> _To do_:
a) Using the oral history interview, answer each question on its own line:
(i) What is the name of the family member who decided to become a pastor?
(ii) In what year was Montclair State University founded?
(iii) About how far was Rowell's town from Manchester?
b) Write a continuation of the oral history interview, beginning after its final exchange.

> _Provided passage_:
But then he decided he should become a pastor, so he did.

Hellrigel:

Oh, and what is his name?

Rowell:

Peter.

Hellrigel:

Peter. And what about your sisters? Did they go to college?

Rowell:

Most of them went to teacher’s training college. In those days, if you wanted to become a teacher, you didn’t go to a university. I suppose it was a little bit like a community college in a way. That is how you trained to become a teacher of grade school for example.

Hellrigel:

Yes. Here they called them normal colleges and teachers’ colleges. In the late nineteenth century, the normal college teacher’s preparation was a two-year program. By the early twentieth century it became a four-year program.

Rowell:

Yes. That is how ASU [Arizona State University] started. That is right. A normal college.

Hellrigel:

Montclair State University started as a normal college.

Rowell:

Did it?

Hellrigel:

It was founded in 1886. My former employer, California State University, Chico, known as Chico State, also started as a normal college in 1886. It was quite common. If your sisters married, did they continue to teach or work elsewhere? In many instances, married women were expected to leave work and become a housewife and stay-at-home mom.

Rowell:

Well, it was true of some of them, but one of them certainly worked. If they worked, once they had children it became more difficult.

Hellrigel:

Right. Let’s see, you were born in 1935, so do you have memories of growing up during World War II?

Rowell:

Yes, I remember some. I remember my little town was only about eleven miles from Manchester and Manchester got bombed.

Hellrigel:

Yes.

Rowell:

I remember standing with my father with a glow in the sky and he said that was Manchester burning. In the town where we lived there were only one or two bombs during the whole war. They were probably spares that some German bomber had left over after bombing Manchester, so he decided to get rid of it.

Hellrigel:

Sure, you do not want to land an airplane with bombs.

Rowell:

I remember details. I remember all the cars had little louver like vents looking downward so the lights shone down.

Hellrigel:

Oh, it is that important for the blackout restrictions.

Rowell:

Yes. Because everything had to be blacked out they came around to see if you got blinds over your windows that completely shielded the light from inside.

Hellrigel:

And no smoking in the street.

Rowell:

Right.

> _Stored data_:

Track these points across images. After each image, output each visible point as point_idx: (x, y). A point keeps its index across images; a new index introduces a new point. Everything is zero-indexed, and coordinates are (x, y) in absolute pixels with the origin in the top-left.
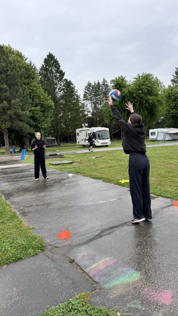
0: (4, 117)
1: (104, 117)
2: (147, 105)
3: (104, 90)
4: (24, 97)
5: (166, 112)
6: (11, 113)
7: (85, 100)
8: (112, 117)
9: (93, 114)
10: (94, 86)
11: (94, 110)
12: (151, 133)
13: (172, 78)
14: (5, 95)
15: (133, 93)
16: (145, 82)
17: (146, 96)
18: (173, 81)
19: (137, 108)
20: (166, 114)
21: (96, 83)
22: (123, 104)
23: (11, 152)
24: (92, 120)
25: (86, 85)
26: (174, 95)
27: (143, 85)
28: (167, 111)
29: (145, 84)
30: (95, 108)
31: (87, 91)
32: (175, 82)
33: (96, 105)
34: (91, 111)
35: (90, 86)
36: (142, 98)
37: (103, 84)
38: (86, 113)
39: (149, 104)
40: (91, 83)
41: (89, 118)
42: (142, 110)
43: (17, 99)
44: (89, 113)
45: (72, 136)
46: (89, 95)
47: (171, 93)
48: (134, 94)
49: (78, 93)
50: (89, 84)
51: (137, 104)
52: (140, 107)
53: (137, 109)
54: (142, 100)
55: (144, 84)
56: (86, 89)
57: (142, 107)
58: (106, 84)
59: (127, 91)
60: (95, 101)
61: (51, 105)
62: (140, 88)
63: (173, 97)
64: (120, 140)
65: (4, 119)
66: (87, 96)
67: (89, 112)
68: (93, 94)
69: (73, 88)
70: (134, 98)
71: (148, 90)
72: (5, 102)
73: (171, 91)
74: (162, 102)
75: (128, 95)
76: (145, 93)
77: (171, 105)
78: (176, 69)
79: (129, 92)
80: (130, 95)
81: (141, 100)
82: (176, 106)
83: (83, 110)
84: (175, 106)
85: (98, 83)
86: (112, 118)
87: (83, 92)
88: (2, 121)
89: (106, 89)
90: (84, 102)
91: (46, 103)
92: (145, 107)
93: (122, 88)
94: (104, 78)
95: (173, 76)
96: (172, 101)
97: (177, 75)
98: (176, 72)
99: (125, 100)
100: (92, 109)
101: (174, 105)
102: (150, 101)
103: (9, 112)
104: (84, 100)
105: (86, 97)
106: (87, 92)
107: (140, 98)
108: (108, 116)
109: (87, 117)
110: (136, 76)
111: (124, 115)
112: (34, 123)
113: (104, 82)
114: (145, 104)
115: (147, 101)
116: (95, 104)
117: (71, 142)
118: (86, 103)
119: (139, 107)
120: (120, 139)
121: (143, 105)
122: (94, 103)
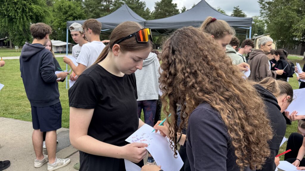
19: (19, 16)
36: (25, 5)
39: (34, 13)
42: (25, 18)
51: (19, 11)
92: (29, 15)
111: (5, 21)
114: (29, 12)
115: (31, 10)
119: (22, 15)
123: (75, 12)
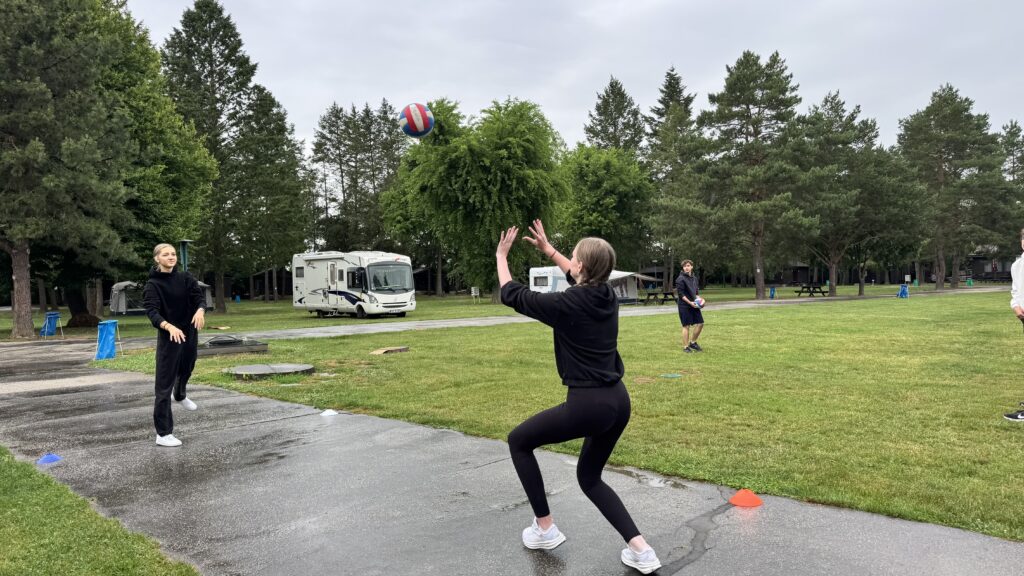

> _Replies_:
a)
(i) Peter
(ii) 1886
(iii) About eleven miles

b)
Hellrigel:

Today, some folks might consider them hardcore measures; but they were necessary. You did not want to provide a target for the German bombers.

Rowell:

We had this special table that you could get under. It had heavy steel corner brackets, and it was heavy steel plate, so if the area was being bombed, you were supposed to crawl under it.

Hellrigel:

Your family was so large you would need a few tables. [laughter]

Rowell:

Well, as far as I know, we only had one.

Hellrigel:

One.

Rowell:

Yes.

Hellrigel:

Did any of your siblings serve in the military during the war?

Rowell:

No.

Hellrigel:

Too young?

Rowell:

Luckily, we were too young.

Hellrigel:

When you were growing up did you attend an all-boys grammar school?

Rowell:

Yes.

Hellrigel:

Yes.

Rowell:

There was a boy’s school in Rochdale and there was a girl’s school. My wife attended the girl’s school in Rochdale.

Hellrigel:

I see, so you have known your wife from your childhood?

Rowell:

No. I met her when I was about 19. It was the first year of Oxford.

Hellrigel:

When you were in grammar school what were your favorite subjects?

Rowell:

Eventually they were the science subjects and math and geography, but not particularly history.

Hellrigel:

Sure. History was your least favorite?

Rowell:

Probably. Yes, probably.

Hellrigel:

Other people I interviewed said their least favorite subjects were history and Latin.

Rowell:

Latin was interesting because at that time if you got into Oxford and Cambridge you had to have what they called the ordinary level degree of the national examination in Latin.

Hellrigel:

Yes, so you had to study Latin.

Rowell:

Yes. They gave up that requirement a few years later, but you needed it when I started university. There were two of us, one, I got into Oxford and Sven got into Cambridge and neither of us had the Latin qualification when we were accepted. The headmaster had been a Latin teacher, so in a few months he taught us enough Latin so that we could take that national exam.

Hellrigel:

Yes, you had to pass the Latin test.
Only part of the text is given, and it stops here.